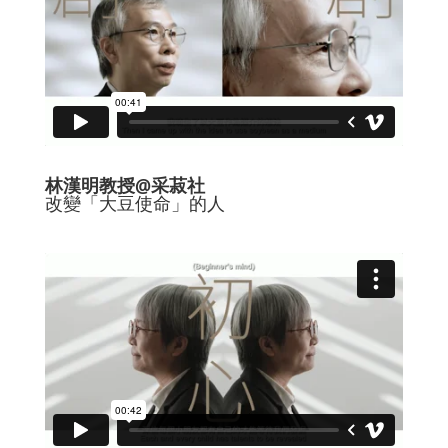
林漢明教授@采菽社
改變「大豆使命」的人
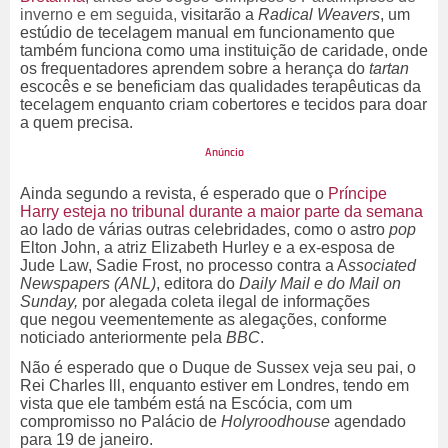
inverno e em seguida,
visitarão a
Radical Weavers
, um
estúdio de tecelagem manual em funcionamento que
também funciona como uma instituição de caridade, onde
os frequentadores aprendem sobre a herança do
tartan
escocês e se beneficiam das qualidades terapêuticas da
tecelagem enquanto criam cobertores e tecidos para doar
a quem precisa.
Ainda segundo a revista, é esperado que o
Príncipe
Harry esteja no tribunal durante a maior parte da semana
ao lado de várias outras celebridades, como o
astro
pop
Elton John, a atriz Elizabeth Hurley e a ex-esposa de
Jude Law, Sadie Frost, no processo contra a A
ssociated
Newspapers (ANL)
, editora do
Daily Mail e do Mail on
Sunday,
por alegada coleta ilegal de informações
que
negou veementemente as alegações, conforme
noticiado anteriormente pela
BBC
.
Não é esperado que o Duque de Sussex
veja seu pai, o
Rei Charles lll, enquanto estiver em Londres, tendo em
vista que ele também está na Escócia, com um
compromisso no Palácio de
Holyroodhouse
agendado
para 19 de janeiro.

# Job item
Would you print the whole listing exactly, omitting the pictures?

# Task output
林漢明教授@采菽社
改變「大豆使命」的人
inverno e em seguida,
visitarão a
Radical Weavers
, um
estúdio de tecelagem manual em funcionamento que
também funciona como uma instituição de caridade, onde
os frequentadores aprendem sobre a herança do
tartan
escocês e se beneficiam das qualidades terapêuticas da
tecelagem enquanto criam cobertores e tecidos para doar
a quem precisa.
Ainda segundo a revista, é esperado que o
Príncipe
Harry esteja no tribunal durante a maior parte da semana
ao lado de várias outras celebridades, como o
astro
pop
Elton John, a atriz Elizabeth Hurley e a ex-esposa de
Jude Law, Sadie Frost, no processo contra a A
ssociated
Newspapers (ANL)
, editora do
Daily Mail e do Mail on
Sunday,
por alegada coleta ilegal de informações
que
negou veementemente as alegações, conforme
noticiado anteriormente pela
BBC
.
Não é esperado que o Duque de Sussex
veja seu pai, o
Rei Charles lll, enquanto estiver em Londres, tendo em
vista que ele também está na Escócia, com um
compromisso no Palácio de
Holyroodhouse
agendado
para 19 de janeiro.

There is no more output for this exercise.